*Problem:*
Output only the lines below from the one holding "pyautogui.press('ctrl+b')" down to the one holding "pyautogui.keyDown('alt'); pyautogui.moveTo(688, 418);", both end lines included and every picture dropped.

Collected data entries:
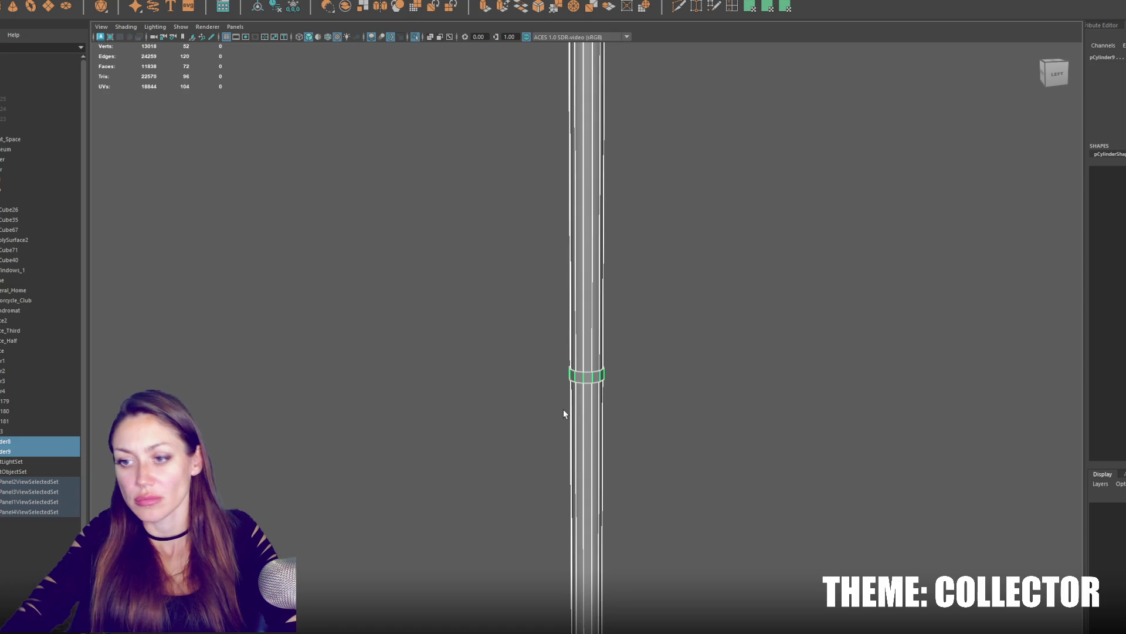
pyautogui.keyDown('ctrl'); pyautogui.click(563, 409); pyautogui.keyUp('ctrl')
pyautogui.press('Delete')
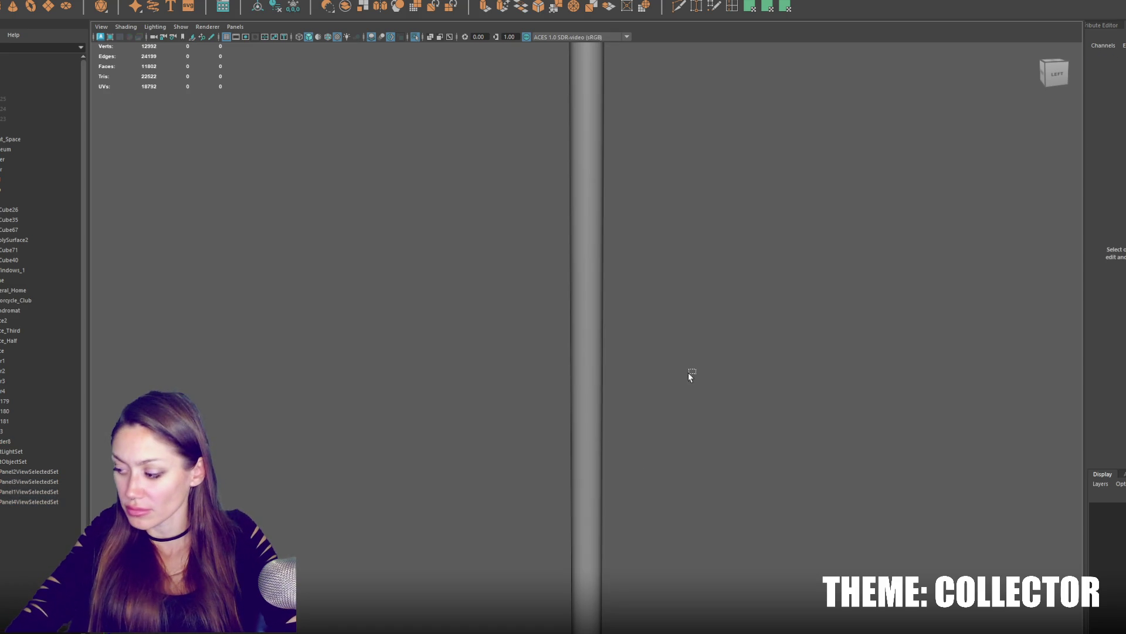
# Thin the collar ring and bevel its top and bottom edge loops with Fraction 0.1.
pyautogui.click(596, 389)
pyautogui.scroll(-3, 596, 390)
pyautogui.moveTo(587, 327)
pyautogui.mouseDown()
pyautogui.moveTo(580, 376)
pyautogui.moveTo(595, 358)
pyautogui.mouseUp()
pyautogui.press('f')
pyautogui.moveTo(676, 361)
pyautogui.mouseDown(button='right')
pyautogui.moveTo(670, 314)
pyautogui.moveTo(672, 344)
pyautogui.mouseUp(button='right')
...
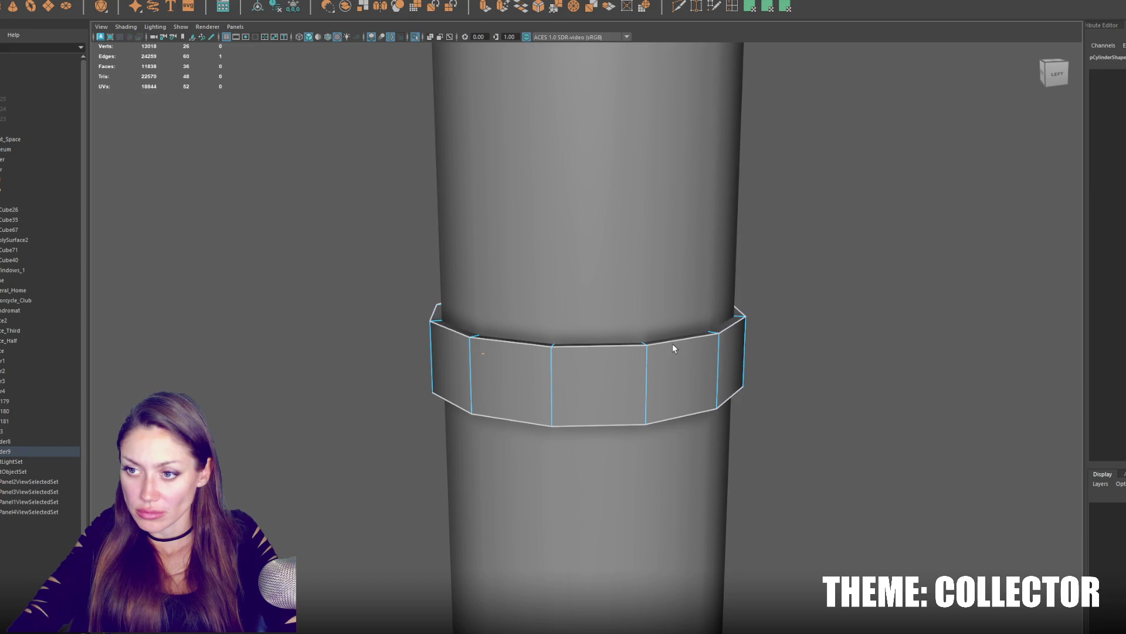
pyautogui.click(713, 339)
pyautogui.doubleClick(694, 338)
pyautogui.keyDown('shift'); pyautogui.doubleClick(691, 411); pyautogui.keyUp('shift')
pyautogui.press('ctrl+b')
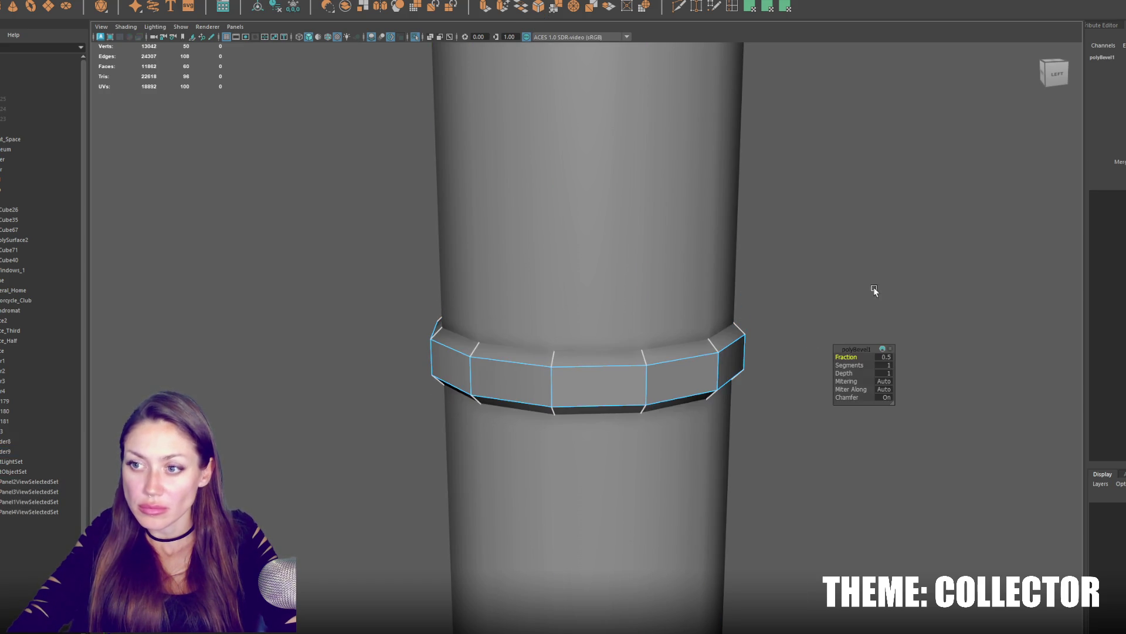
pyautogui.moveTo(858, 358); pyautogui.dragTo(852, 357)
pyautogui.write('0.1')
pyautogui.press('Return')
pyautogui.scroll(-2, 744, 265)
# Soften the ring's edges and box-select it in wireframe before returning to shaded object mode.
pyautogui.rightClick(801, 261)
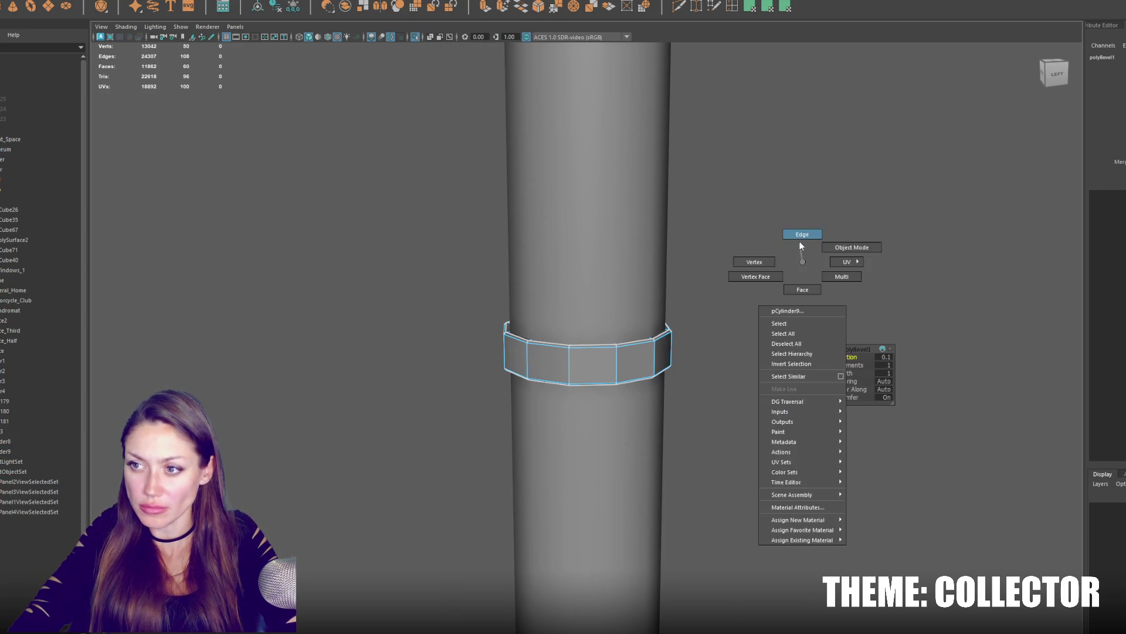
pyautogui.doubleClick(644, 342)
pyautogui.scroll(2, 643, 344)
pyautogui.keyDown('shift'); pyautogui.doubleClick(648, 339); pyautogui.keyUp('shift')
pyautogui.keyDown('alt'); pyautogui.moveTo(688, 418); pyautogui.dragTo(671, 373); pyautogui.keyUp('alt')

*Answer box:*
pyautogui.press('ctrl+b')
pyautogui.moveTo(858, 358); pyautogui.dragTo(852, 357)
pyautogui.write('0.1')
pyautogui.press('Return')
pyautogui.scroll(-2, 744, 265)
# Soften the ring's edges and box-select it in wireframe before returning to shaded object mode.
pyautogui.rightClick(801, 261)
pyautogui.doubleClick(644, 342)
pyautogui.scroll(2, 643, 344)
pyautogui.keyDown('shift'); pyautogui.doubleClick(648, 339); pyautogui.keyUp('shift')
pyautogui.keyDown('alt'); pyautogui.moveTo(688, 418); pyautogui.dragTo(671, 373); pyautogui.keyUp('alt')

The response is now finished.